### Text excerpt
○ ○ ○
While audit findings show both the FBI and the ATF maintain “effective internal control systems” preventing prohibited persons from buying guns from federally licensed dealers in 99 percent of cases, Inspector General for the Department of Justice Michael Horowitz said the system needs “a number of key improvements.”
“Although the overall error rate is low, an isolated breakdown can have tragic consequences,” he said Wednesday. “For example, the defendant charged with killing members of a Charleston, South Carolina church, should have been prohibited from buying his weapon. However, in his case, the NICS process was unable to obtain timely and accurate data from local agencies – which would have blocked that sale.”
Horowitz’s comments reference the so-called “Charleston loophole” — the clerical error that allowed a 21-year-old man to buy a .45-caliber Glock handgun in South Carolina without a completed background check last year.
The gunman opened fire during a Bible study at Emanuel African Methodist Episcopal Church in Charleston on June 17, 2015, killing nine parishioners. He pleaded not guilty the following month to 33 federal offenses, including hate crime charges, and will stand trial in January.
○ ○ ○
### Entries supplied
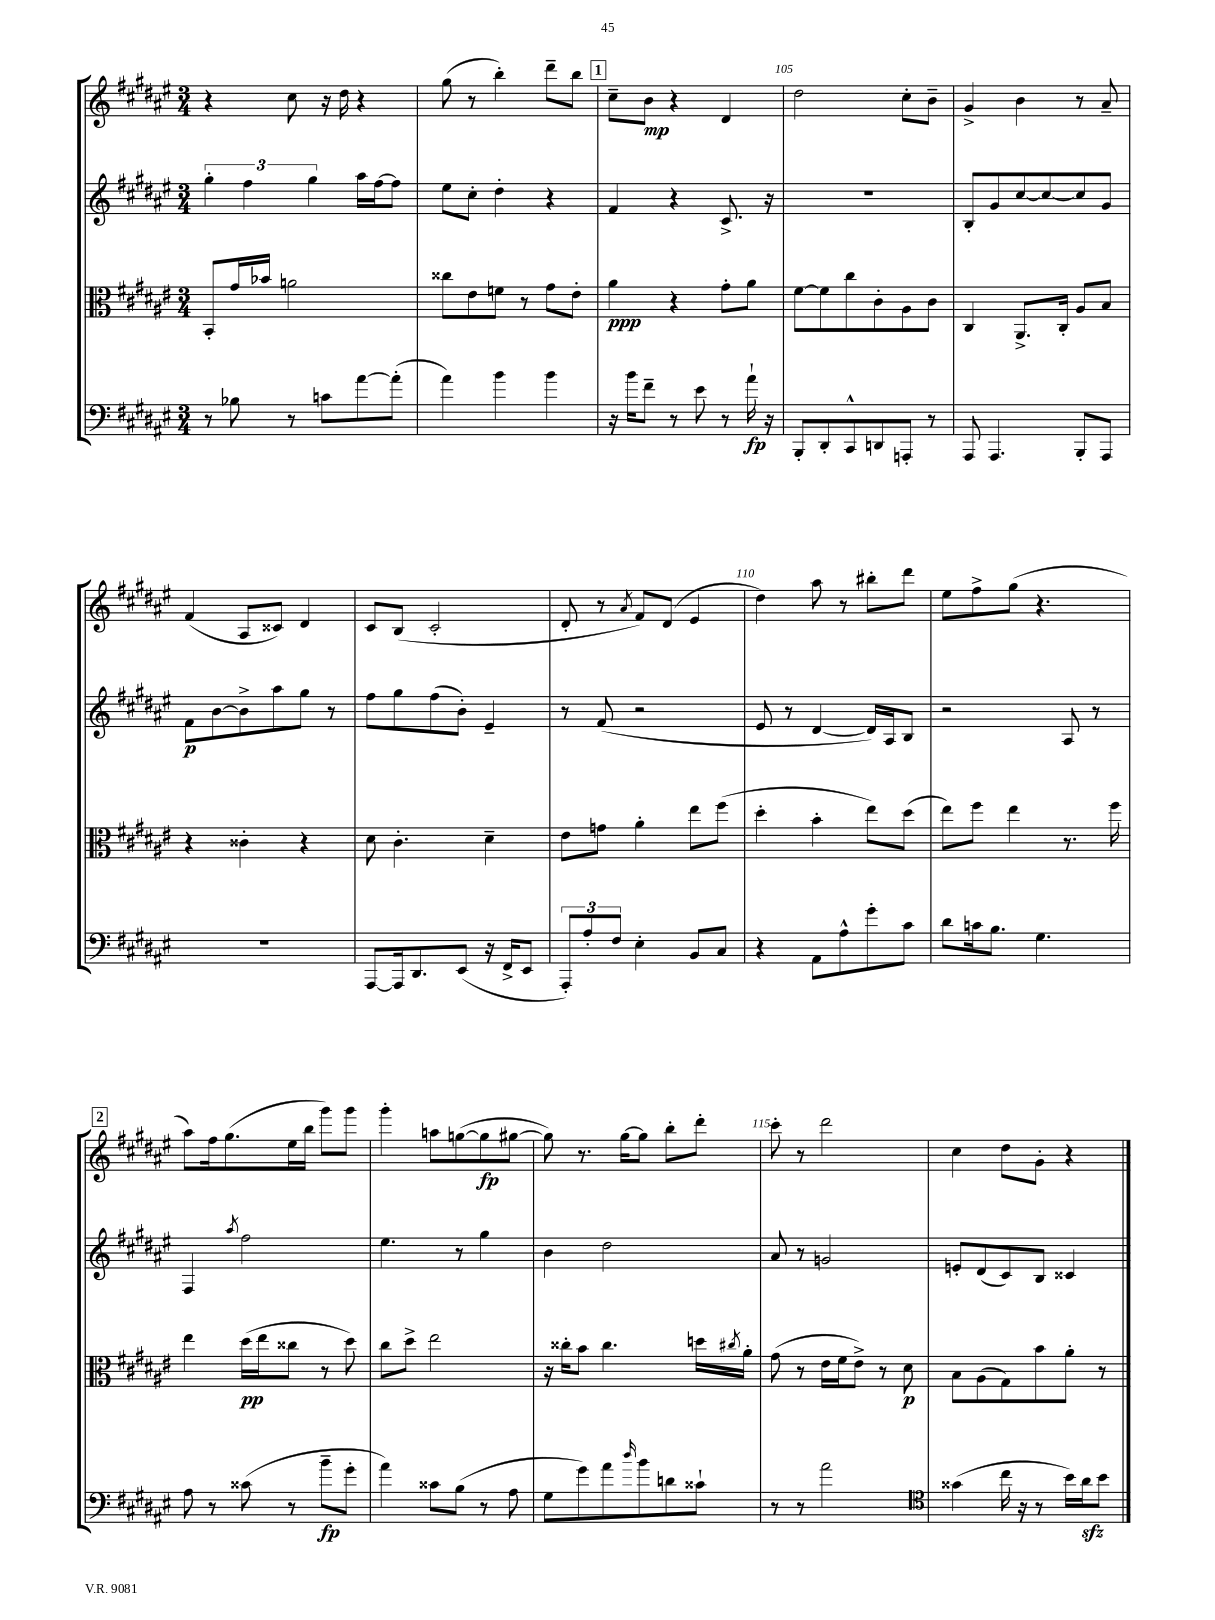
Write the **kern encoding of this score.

**kern	**kern	**kern	**kern
*staff4	*staff3	*staff2	*staff1
*clefF4	*clefC3	*clefG2	*clefG2
*k[f#c#g#d#a#e#]	*k[f#c#g#d#a#e#]	*k[f#c#g#d#a#e#]	*k[f#c#g#d#a#e#]
*M3/4	*M3/4	*M3/4	*M3/4
8r	8BB'	6gg#'	4r
8B-	16g#	.	.
.	.	6ff#	.
.	16b-	.	.
8r	2a	.	8cc#
.	.	6gg#	.
8c	.	.	16r
.	.	.	16dd#
[8a#	.	16aa#	4r
.	.	[16ff#	.
(8a#']	.	8ff#]	.
=	=	=	=
4a#)	8cc##	8ee#	(8gg#
.	8e#	8cc#'	8r
4b	8f	4dd#'	4bb')
.	8r	.	.
4b	8g#	4r	8ddd#~
.	8e#'	.	8bb
=	=	=	=
16r	4a#	4f#	8cc#~
16b	.	.	.
8f#~	.	.	8b
8r	4r	4r	4r
8e#	.	.	.
8r	8g#'	8.c#^	4d#
16a#`	8a#	.	.
16r	.	16r	.
=	=	=	=
8BBB'	[8f#	2.r	2dd#
8DD#'	8f#]	.	.
8CC#^^	8cc#	.	.
8DD	8c#'	.	.
8AAA'	8A#	.	8cc#'
8r	8c#	.	8b~
=	=	=	=
8AAA#	4C#	8B'	4g#^
4.AAA#	.	8g#	.
.	8.AA#^	[8cc#	4b
.	.	8cc#_	.
.	16C#'	.	.
8BBB'	8A#	8cc#]	8r
8AAA#	8B	8g#	8a#~
=	=	=	=
2.r	4r	8f#	(4f#
.	.	[8b	.
.	4c##'	8b^]	8A#
.	.	8aa#	8c##)
.	4r	8gg#	4d#
.	.	8r	.
=	=	=	=
[8AAA#	8d#	8ff#	8c#
16AAA#]	4.c#'	8gg#	(8B
8.DD#	.	.	.
.	.	(8ff#	2c#'
(8EE#	.	8b')	.
16r	4d#~	4e#~	.
16FF#^	.	.	.
8EE#	.	.	.
=	=	=	=
12AAA#')	8e#	8r	8d#'
12A#'	.	.	.
.	8g	(8f#	8r
12F#	.	.	.
.	.	.	8qa#
4E#'	4a#'	2r	8f#)
.	.	.	(8d#
8BB	8ee#	.	4e#
8C#	(8ff#	.	.
=	=	=	=
4r	4dd#'	8e#	4dd#)
.	.	8r	.
8AA#	4b'	[4d#	8aa#
8A#^^	.	.	8r
8g#'	8ee#)	16d#])	8bb#'
.	.	16A#	.
8c#	(8dd#	8B	8ddd#
=	=	=	=
8d#	8ee#)	2r	8ee#
16c	8ff#	.	8ff#^
8.B	.	.	.
.	4ee#	.	(8gg#
4.G#	.	.	4.r
.	8.r	8A#	.
.	.	8r	.
.	16ff#	.	.
=	=	=	=
8A#	4ee#	4F#	8aa#)
8r	.	.	16ff#
.	.	.	(8.gg#
.	.	8qaa#	.
(8c##	(16dd#	2ff#	.
.	16ee#	.	.
8r	8cc##	.	16ee#
.	.	.	16bb
8b~	8r	.	8ggg#)
8g#'	8dd#)	.	8ggg#
=	=	=	=
4a#)	8cc#	4.ee#	4ggg#'
.	8dd#^	.	.
8c##	2ee#	.	8aa
(8B	.	8r	([8gg
8r	.	4gg#	8gg]
8A#	.	.	[8gg#
=	=	=	=
8G#	16r	4b	8gg#])
.	16cc##'	.	.
8g#)	8b	.	8.r
8a#	4.cc##	2dd#	.
.	.	.	[16gg#
16qqdd#	.	.	.
8b	.	.	8gg#]
8d	.	.	8bb'
8c##`	16dd	.	8ddd#'
.	8qcc#	.	.
.	16a#'	.	.
=	=	=	=
8r	(8g#	8a#	8ccc#'
8r	8r	8r	8r
2a#	16e#	2g	2ddd#
.	16f#	.	.
.	8e#^)	.	.
.	8r	.	.
.	8d#	.	.
=	=	=	=
*clefC4	*	*	*
(4g##	8B	8e'	4cc#
.	(8A#	(8d#	.
16cc#	8G#)	8c#)	8dd#
16r	.	.	.
8r	8b	8B	8g#'
16b)	8a#'	4c##	4r
16a#	.	.	.
8b	8r	.	.
==	==	==	==
*-	*-	*-	*-
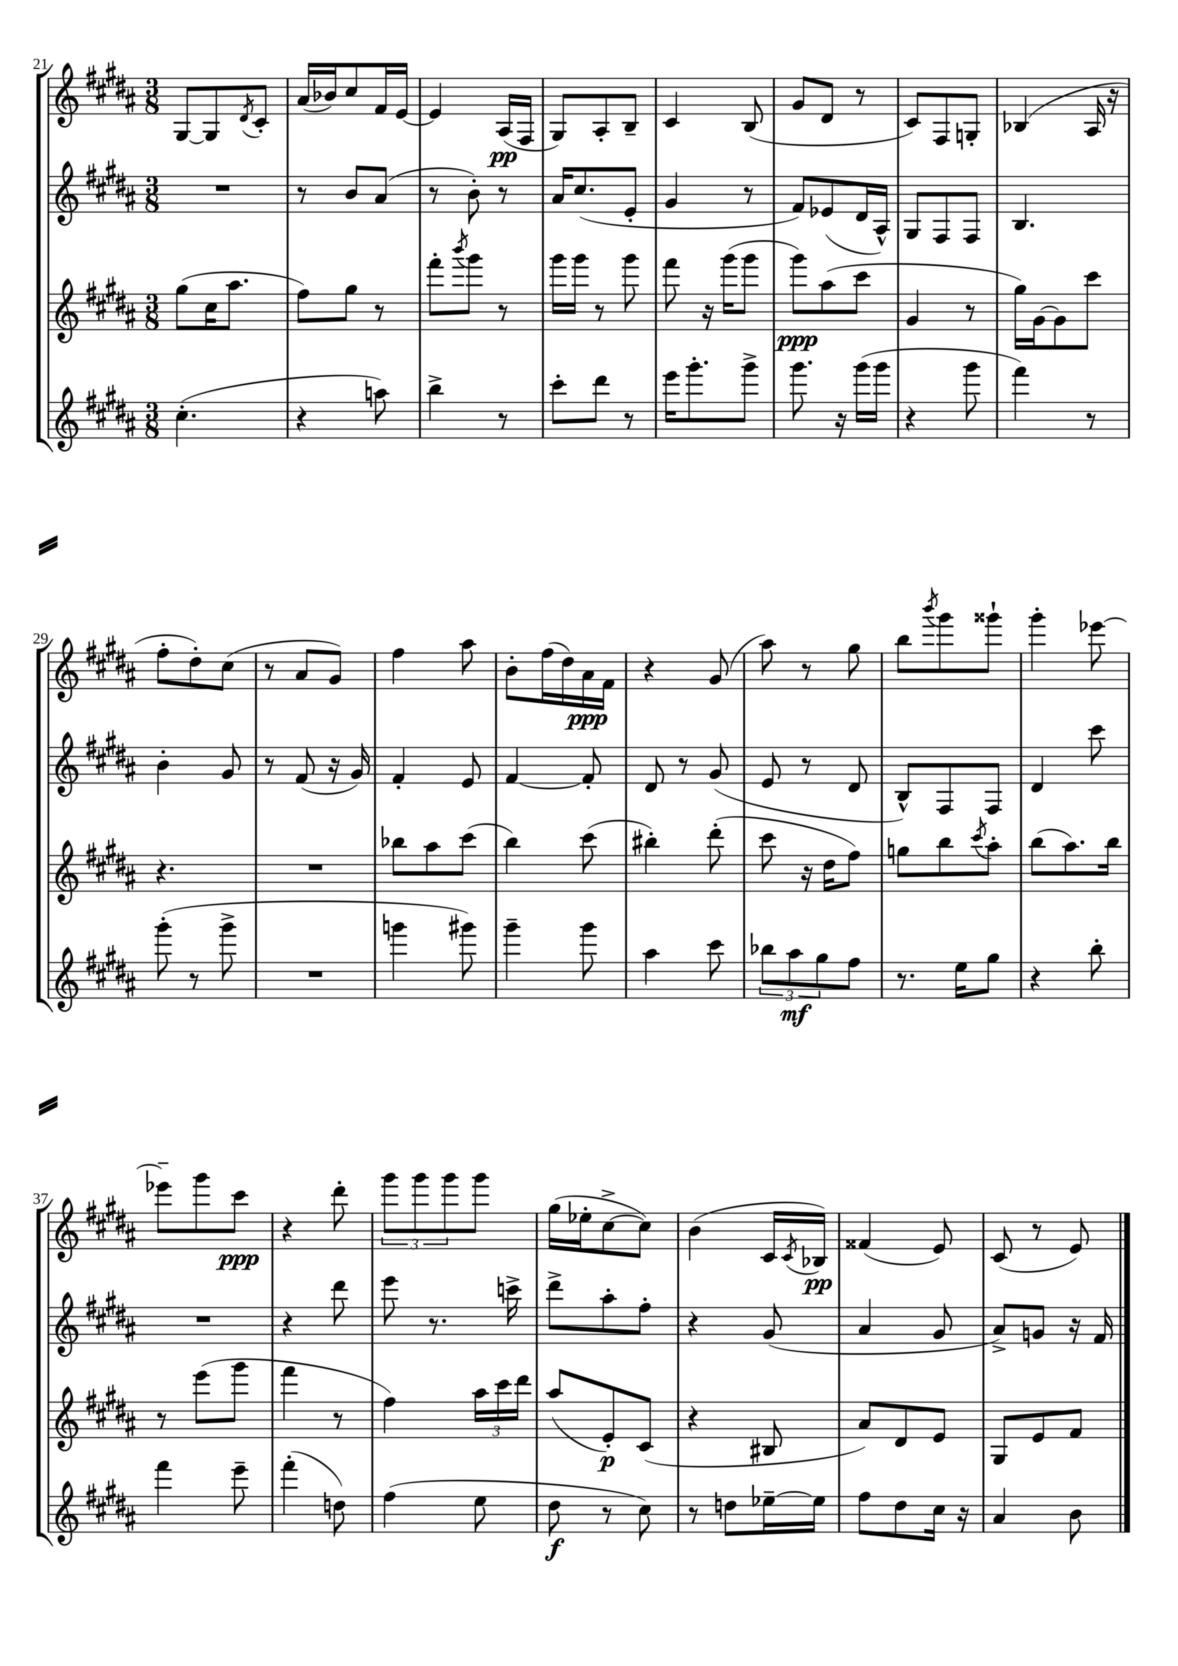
○ ○ ○
### Work to do
1. Reproduce the stretch of the background-check passage from "The gunman opened" through "trial in January.".
2. Do these statements agree with the background-check passage? Answer yes or no for each, quoting the words that decide it. (a) Horowitz said the overall error rate is high. (b) The shooting happened during a Bible study. (c) The gunman pleaded guilty to the federal offenses.
The entries are separate material from the background-check passage.

### Solutions for each task
1.
The gunman opened fire during a Bible study at Emanuel African Methodist Episcopal Church in Charleston on June 17, 2015, killing nine parishioners. He pleaded not guilty the following month to 33 federal offenses, including hate crime charges, and will stand trial in January.

2.
(a) No: "Although the overall error rate is low"
(b) Yes: "The gunman opened fire during a Bible study at Emanuel African Methodist Episcopal Church in Charleston"
(c) No: "He pleaded not guilty the following month to 33 federal offenses"